Termination and extension options are taken into account when estimating the expected term of the leases if it is sufficiently certain that they will or will not be exercised. The Lenzing Group estimates that possible future cash outflows from extension options which were not taken into account in the measurement of the lease liability could result in an increase in the lease liability and the related future cash outflows by EUR 1,286 thousand (December 31, 2020: EUR 1,129 thousand).

The following expenses relating to leases were recognized in the consolidated income statement in the 2021 financial year.
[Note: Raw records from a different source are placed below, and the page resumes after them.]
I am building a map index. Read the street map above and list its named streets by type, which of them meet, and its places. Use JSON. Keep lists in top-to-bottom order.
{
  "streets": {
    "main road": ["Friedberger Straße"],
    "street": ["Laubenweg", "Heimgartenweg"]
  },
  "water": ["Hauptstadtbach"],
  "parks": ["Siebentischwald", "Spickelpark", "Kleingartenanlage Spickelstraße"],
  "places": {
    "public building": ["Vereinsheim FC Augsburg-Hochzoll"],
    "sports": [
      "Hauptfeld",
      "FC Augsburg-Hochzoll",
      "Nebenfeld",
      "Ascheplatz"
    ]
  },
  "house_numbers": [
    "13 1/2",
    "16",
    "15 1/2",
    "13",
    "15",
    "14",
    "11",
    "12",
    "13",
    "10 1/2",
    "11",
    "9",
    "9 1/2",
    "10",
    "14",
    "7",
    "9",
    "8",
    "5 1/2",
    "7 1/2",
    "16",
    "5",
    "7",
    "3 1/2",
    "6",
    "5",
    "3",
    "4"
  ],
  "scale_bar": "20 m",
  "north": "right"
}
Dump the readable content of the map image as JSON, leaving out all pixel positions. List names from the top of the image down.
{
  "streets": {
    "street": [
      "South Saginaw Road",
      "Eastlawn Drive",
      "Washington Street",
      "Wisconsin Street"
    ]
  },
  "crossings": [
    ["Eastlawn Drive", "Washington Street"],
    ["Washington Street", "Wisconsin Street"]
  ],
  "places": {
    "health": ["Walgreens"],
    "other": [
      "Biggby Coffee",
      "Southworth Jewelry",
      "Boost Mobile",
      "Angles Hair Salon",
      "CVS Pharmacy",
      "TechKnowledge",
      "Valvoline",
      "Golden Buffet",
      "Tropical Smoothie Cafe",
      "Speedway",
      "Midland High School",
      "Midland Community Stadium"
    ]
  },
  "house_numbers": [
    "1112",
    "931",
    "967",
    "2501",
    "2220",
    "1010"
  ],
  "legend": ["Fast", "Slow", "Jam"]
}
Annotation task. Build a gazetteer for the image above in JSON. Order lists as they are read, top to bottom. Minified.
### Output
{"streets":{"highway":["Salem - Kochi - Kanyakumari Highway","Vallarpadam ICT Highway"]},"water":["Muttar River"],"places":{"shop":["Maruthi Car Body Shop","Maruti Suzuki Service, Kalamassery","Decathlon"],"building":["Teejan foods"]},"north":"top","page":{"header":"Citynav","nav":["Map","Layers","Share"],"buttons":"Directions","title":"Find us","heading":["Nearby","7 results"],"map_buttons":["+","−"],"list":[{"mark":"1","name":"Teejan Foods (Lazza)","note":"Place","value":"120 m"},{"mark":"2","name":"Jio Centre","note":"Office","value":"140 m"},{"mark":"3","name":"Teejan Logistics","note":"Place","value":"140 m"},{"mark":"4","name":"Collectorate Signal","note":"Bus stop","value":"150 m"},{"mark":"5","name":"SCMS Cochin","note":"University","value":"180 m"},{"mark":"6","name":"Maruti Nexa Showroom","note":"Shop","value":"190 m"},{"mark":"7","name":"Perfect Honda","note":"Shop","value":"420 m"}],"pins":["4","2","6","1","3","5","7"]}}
Amounts recognized in profit or loss
EUR '000

 

2021

2020

Expenses relating to short-term leases

8,492

4,426

Expenses relating to variable leases

5,992

11,003

Expenses relating to leases of low-value assets

229

61

Non-lease components

751

573

Rental and leasing expenses

15,465

16,063

 

 

 

Interest on lease liabilities = Financing costs

5,581

5,330

Short-term leases are leases with a term of less than one year. Where contracts have no term, leases are considered short-term leases if both parties have a right to terminate the contract, which can be exercised without the consent of the counterparty and no termination penalties or economic barriers exist. Leases for which only variable lease payments that are not coupled to an index or (interest) rate have been agreed are not capitalized as right-of-use assets.

Expenses relating to variable leases mainly include variable rental payments for warehouses based on monthly storage quantities.

Cash outflows for leases total EUR 28,592 thousand (2020: EUR 30,216 thousand). They include expenses relating to short-term and variable leases and to leases of low-value assets.

Expenses relating to the right-of-use assets and financing costs are fully cash-effective and included in cash flow from operating activities. The cash flows incurred in connection with the repayment of lease liabilities are explained in note 35.

All items of right-of-use assets are tested for impairment in accordance with IAS 36 if there are any indications that these assets may be impaired (see note 11).

The Lenzing Group as the lessor

The future undiscounted minimum lease payments during the non-cancellable term of the leases relate primarily to land and buildings and are as follows, classified by year:

Undiscounted annual minimum lease payments as lessor
EUR '000

 

31/12/2021

31/12/2020

In the following year

3,486

3,440

In the following 1-2 years

3,239

3,145

In the following 2-3 years

3,164

3,145

In the following 3-4 years

3,164

3,073

In the following 4-5 years

3,164

3,073

Thereafter

3,562

4,702

Total

19,780

20,579

The most important lease involves land on which a recycling plant is operated. The lease payments are indexed. The lease was concluded for an indefinite term and can be canceled at the earliest as at December 31, 2029, subject to a six-year notice period.

Rental income for the 2021 financial year is shown in note 7.

The Lenzing Group classifies these leases as operating leases since the main risks and opportunities associated with ownership are retained.